PROVIDED PASSAGE -
((

Liquid AI, a startup founded by former MIT computer scientists, has unveiled its most compact language model to date, LFM2.5-230M. This new 230-million-parameter foundation model is specifically engineered for agentic workflows on edge devices, making it an attractive option for enterprises looking to implement efficient data extraction and on-device processing capabilities for smartphones, laptops, and robotics.
The model’s diminutive size allows for near-ubiquitous deployment, a key differentiator that Liquid AI highlights in its release blog. Impressively, it claims that LFM2.5-230M surpasses models more than four times its size on specific benchmarks, particularly excelling in data extraction tasks where it outperformed Alibaba’s 800-million-parameter Qwen3.5-0.8B (Instruct) and Google’s 1-billion-parameter Gemma 3 1B.

The model is specifically targeted at developers and engineers involved in creating lean data extraction pipelines and autonomous edge systems.
Operating under a dual-use commercial license, LFM2.5-230M is available free of charge to individuals and companies with annual revenues below $10 million. Larger corporations will require a paid enterprise agreement for its commercial deployment.
This release sets itself apart by leveraging the LFM2 architecture to achieve high inference speeds without the substantial memory footprint typically associated with large transformer models. While major AI players continue to push the boundaries with models boasting hundreds of billions, or even trillions, of parameters to achieve peak performance, a parallel development trend is focusing on efficiency for edge and local deployments.
Liquid AI’s introduction of LFM2.5-230M signifies a strategic emphasis on architectural optimization over sheer scale. By consolidating 19 trillion tokens of pre-training into a 230-million-parameter model, the company demonstrates that complex, multi-step agentic workflows can be executed on edge devices without requiring immense computational power or constant cloud connectivity.
LFM2.5-230M Architecture and Operation
The LFM2.5-230M model departs from conventional transformer architectures, employing the LFM2 framework. This unique architecture integrates gated short-range convolutions with grouped-query attention mechanisms for highly efficient information processing.

))

DATASET EXTRACT -
((

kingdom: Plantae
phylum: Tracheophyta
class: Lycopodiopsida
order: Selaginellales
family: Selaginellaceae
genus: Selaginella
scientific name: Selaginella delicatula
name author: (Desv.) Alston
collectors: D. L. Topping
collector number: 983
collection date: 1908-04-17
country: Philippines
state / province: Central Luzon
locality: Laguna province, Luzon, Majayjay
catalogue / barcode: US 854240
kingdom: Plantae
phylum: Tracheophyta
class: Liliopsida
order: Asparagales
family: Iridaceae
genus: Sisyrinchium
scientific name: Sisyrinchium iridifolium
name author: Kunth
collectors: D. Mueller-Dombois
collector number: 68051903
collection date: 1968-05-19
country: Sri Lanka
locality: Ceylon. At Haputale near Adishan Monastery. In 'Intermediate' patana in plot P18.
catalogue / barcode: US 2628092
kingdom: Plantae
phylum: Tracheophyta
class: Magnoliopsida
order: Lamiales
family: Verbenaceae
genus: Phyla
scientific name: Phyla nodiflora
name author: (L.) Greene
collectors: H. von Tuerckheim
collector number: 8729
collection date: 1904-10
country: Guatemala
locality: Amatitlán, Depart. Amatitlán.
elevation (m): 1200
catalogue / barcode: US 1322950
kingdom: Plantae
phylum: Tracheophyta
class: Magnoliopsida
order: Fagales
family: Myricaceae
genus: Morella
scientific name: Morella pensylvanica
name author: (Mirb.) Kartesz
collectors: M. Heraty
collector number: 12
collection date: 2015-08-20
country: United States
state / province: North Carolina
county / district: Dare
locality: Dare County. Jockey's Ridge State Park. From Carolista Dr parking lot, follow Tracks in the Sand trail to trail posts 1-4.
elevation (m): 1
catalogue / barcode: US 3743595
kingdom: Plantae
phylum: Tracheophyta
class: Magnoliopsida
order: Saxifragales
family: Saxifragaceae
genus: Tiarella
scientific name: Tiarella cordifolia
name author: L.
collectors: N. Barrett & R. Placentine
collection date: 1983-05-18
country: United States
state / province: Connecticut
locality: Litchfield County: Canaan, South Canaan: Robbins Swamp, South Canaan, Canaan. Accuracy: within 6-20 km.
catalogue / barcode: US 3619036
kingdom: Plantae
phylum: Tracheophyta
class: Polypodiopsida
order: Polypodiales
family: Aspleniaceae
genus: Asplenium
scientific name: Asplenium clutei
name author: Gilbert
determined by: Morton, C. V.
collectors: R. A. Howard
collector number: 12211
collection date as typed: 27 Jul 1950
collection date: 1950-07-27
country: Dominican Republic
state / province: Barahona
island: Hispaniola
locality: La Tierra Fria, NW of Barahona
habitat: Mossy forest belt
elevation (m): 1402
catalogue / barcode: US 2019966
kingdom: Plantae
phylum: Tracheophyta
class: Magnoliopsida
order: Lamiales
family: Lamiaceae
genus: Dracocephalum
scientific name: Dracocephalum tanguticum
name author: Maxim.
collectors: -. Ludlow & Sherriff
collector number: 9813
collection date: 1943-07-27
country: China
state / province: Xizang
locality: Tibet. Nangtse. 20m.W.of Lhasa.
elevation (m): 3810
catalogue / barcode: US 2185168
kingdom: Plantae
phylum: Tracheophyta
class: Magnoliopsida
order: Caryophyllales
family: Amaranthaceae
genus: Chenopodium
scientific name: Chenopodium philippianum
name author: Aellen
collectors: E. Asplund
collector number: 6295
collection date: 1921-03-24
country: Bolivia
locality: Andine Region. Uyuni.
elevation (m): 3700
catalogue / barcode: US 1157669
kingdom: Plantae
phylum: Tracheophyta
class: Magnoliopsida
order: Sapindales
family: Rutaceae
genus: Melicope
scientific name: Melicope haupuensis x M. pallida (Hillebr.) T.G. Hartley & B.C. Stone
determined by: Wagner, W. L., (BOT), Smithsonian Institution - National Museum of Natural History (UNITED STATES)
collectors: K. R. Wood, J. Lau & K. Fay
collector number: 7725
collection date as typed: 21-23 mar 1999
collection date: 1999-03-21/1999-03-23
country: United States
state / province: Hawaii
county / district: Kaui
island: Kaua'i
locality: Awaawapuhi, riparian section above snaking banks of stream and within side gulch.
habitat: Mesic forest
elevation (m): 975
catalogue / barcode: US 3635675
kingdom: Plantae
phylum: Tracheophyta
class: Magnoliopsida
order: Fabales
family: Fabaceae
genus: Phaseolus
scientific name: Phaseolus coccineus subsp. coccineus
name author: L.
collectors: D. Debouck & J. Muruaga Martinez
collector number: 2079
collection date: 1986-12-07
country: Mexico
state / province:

))

GOAL OF THE EXERCISE -
Print the text on the LFM2.5-230M model word for word, from "LFM2.5-230M Architecture and" to "efficient information processing.".

EXERCISE OUTPUT -
LFM2.5-230M Architecture and Operation
The LFM2.5-230M model departs from conventional transformer architectures, employing the LFM2 framework. This unique architecture integrates gated short-range convolutions with grouped-query attention mechanisms for highly efficient information processing.